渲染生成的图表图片

▶

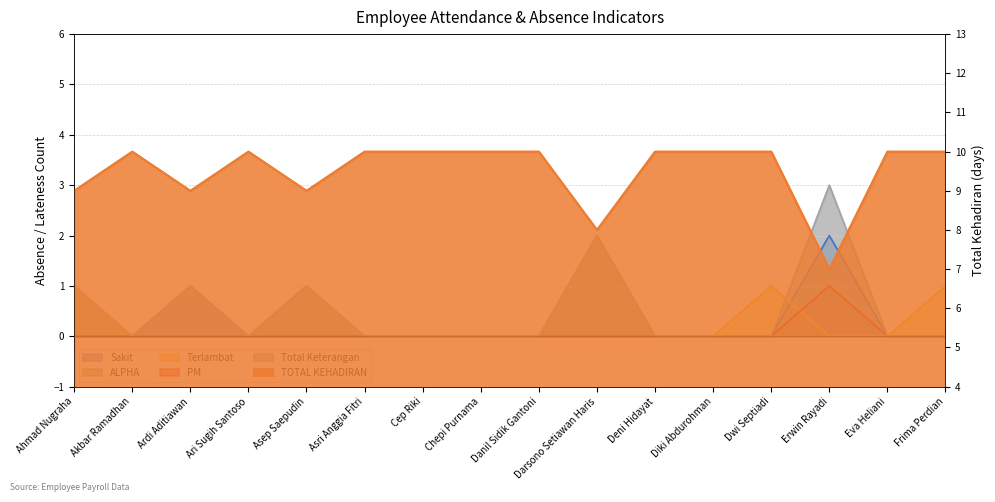

Between Akbar Ramadhan and Cep Riki, which is larger?

Akbar Ramadhan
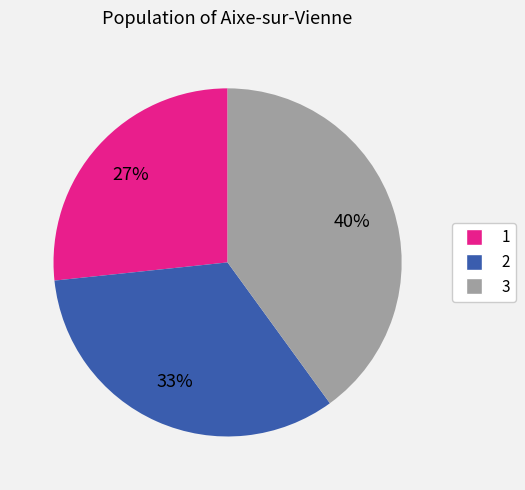

How many segments does this pie chart have?

3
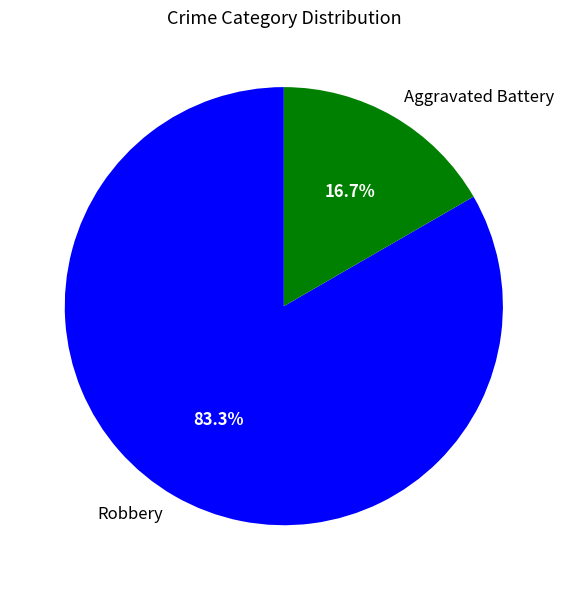

What percentage is NOT represented by Aggravated Battery?

83.3%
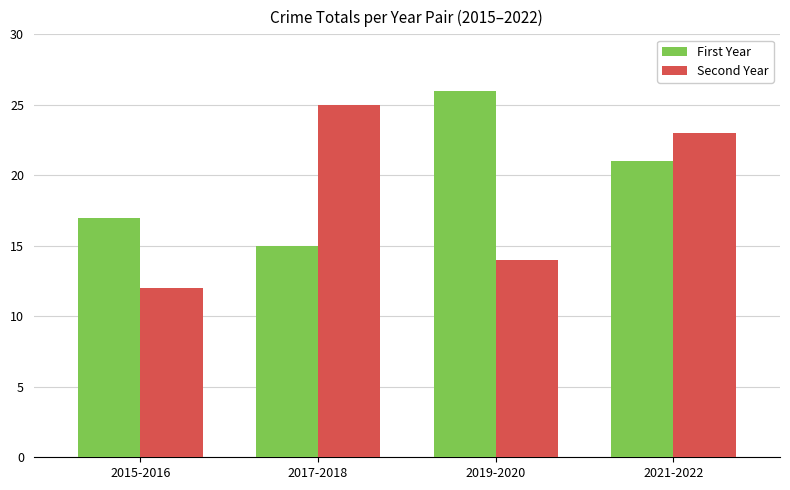

What is the difference between the First Year values at 2021-2022 and 2019-2020?

5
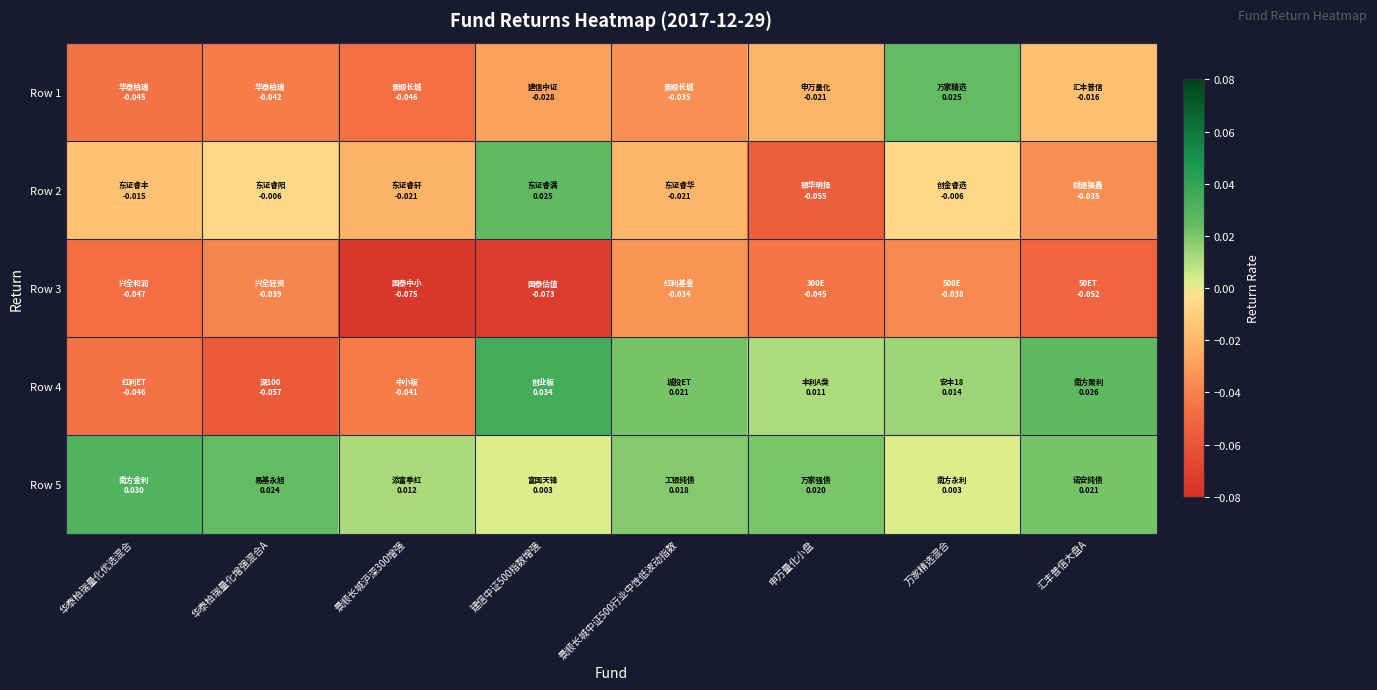

Which series changed the most between 华泰柏瑞量化优选混合 and 景顺长城沪深300增强?

Row 3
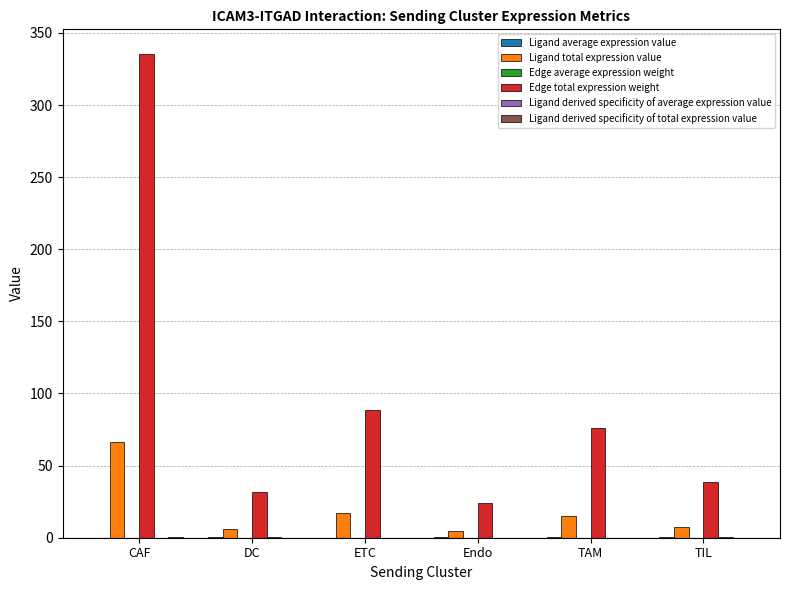

Which label corresponds to the largest value in the chart?

CAF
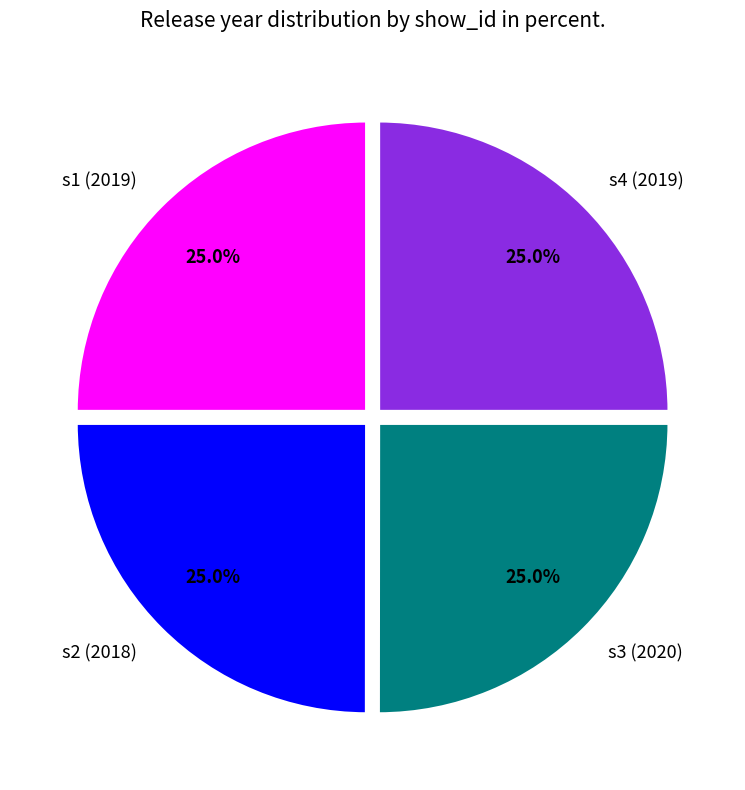

Approximately how many times larger is the value at s2 (2018) compared to s1 (2019)?

1.0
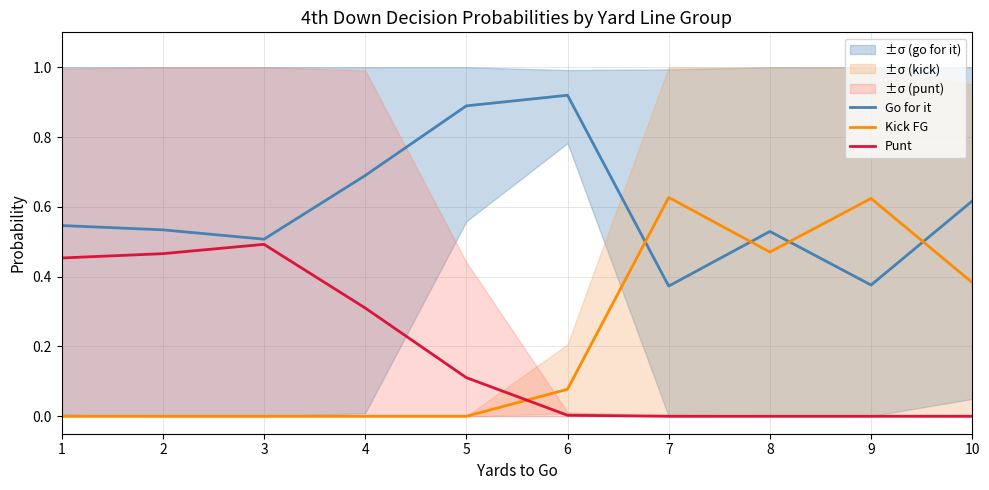

What is the difference between the highest and lowest values at 4?

0.7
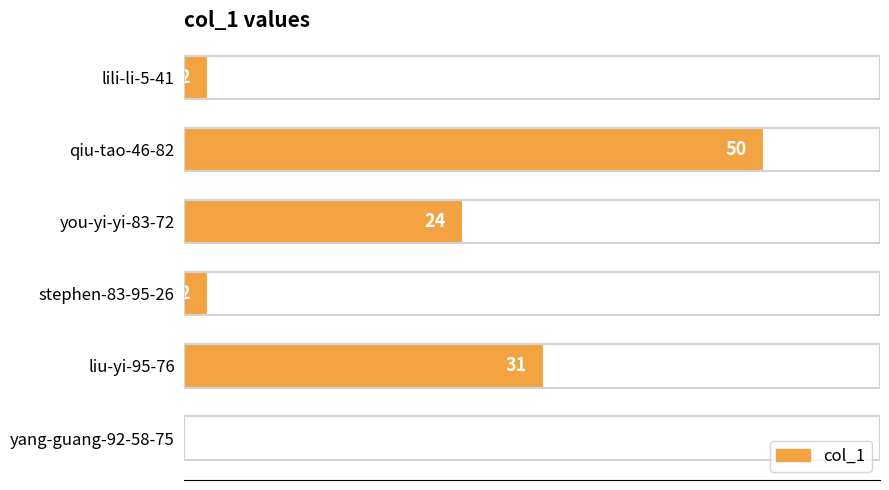

Reading top to bottom, transcribe all the data shown in this chart.

lili-li-5-41=2	qiu-tao-46-82=50	you-yi-yi-83-72=24	stephen-83-95-26=2	liu-yi-95-76=31	yang-guang-92-58-75=0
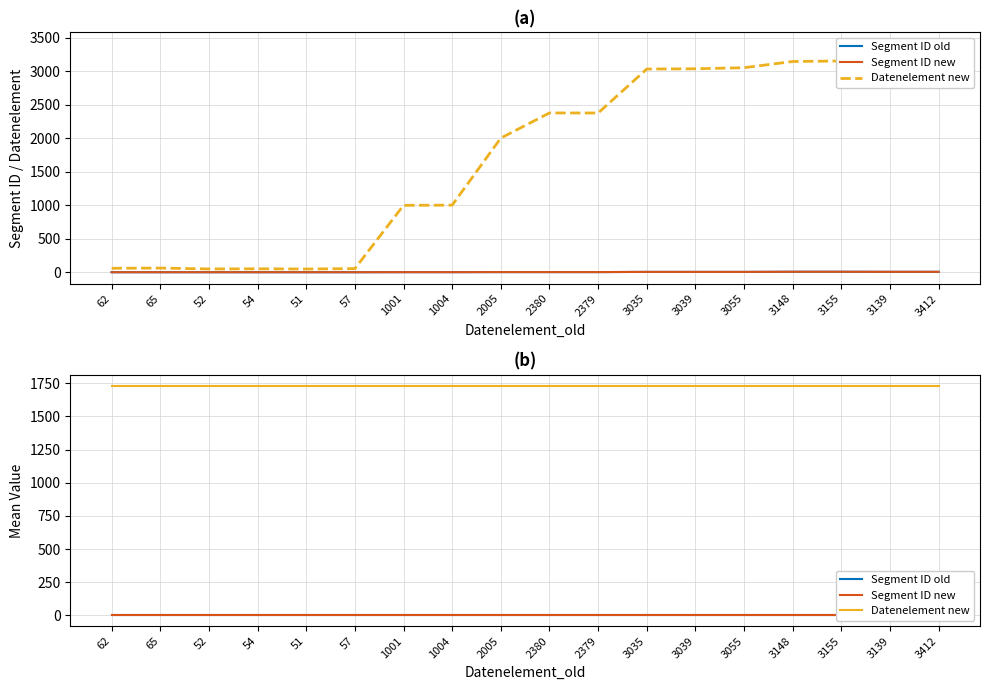

Does the chart display data point markers on the line(s)?

No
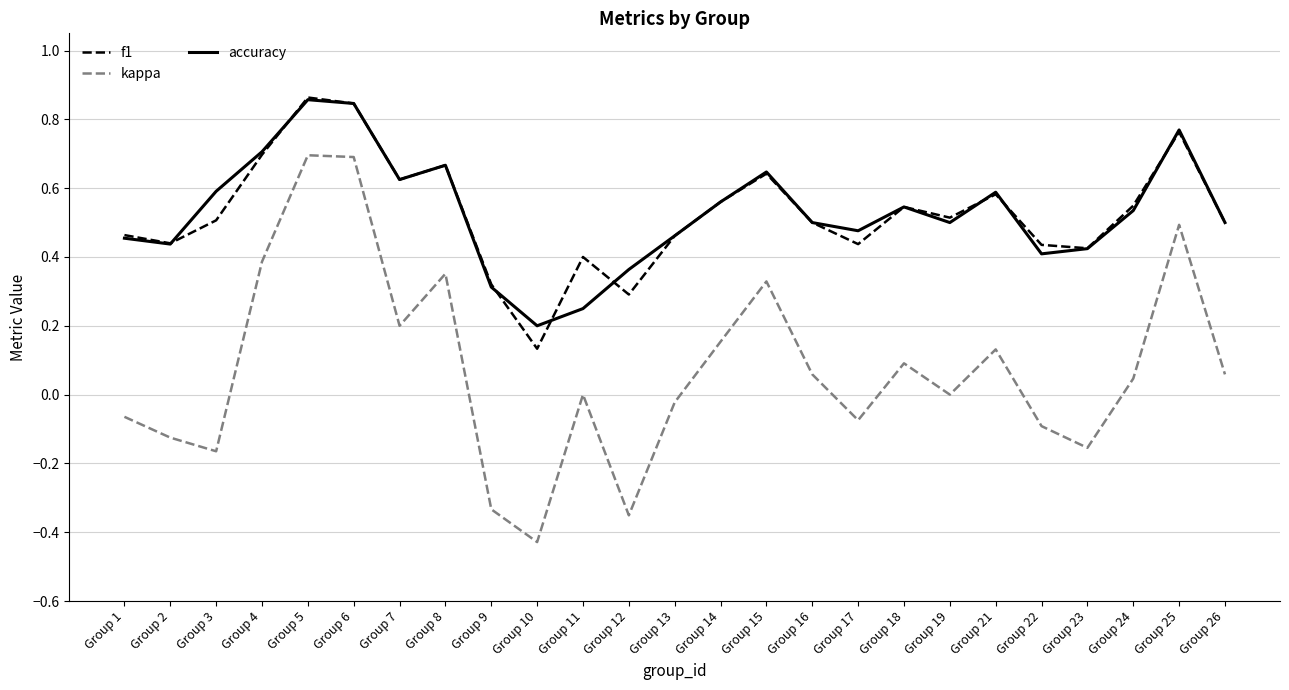

Is the value of accuracy at Group 8 greater than the value of f1 at Group 9?

Yes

◀

(练习要求) 将上面列表中的全部文字逐行照录下来，一字不改，答案中不要带图片。

(书面作答)
Between Akbar Ramadhan and Cep Riki, which is larger?

Akbar Ramadhan

How many segments does this pie chart have?

3

What percentage is NOT represented by Aggravated Battery?

83.3%

What is the difference between the First Year values at 2021-2022 and 2019-2020?

5

Which series changed the most between 华泰柏瑞量化优选混合 and 景顺长城沪深300增强?

Row 3

Which label corresponds to the largest value in the chart?

CAF

Approximately how many times larger is the value at s2 (2018) compared to s1 (2019)?

1.0

What is the difference between the highest and lowest values at 4?

0.7

Reading top to bottom, transcribe all the data shown in this chart.

lili-li-5-41=2	qiu-tao-46-82=50	you-yi-yi-83-72=24	stephen-83-95-26=2	liu-yi-95-76=31	yang-guang-92-58-75=0

Does the chart display data point markers on the line(s)?

No

Is the value of accuracy at Group 8 greater than the value of f1 at Group 9?

Yes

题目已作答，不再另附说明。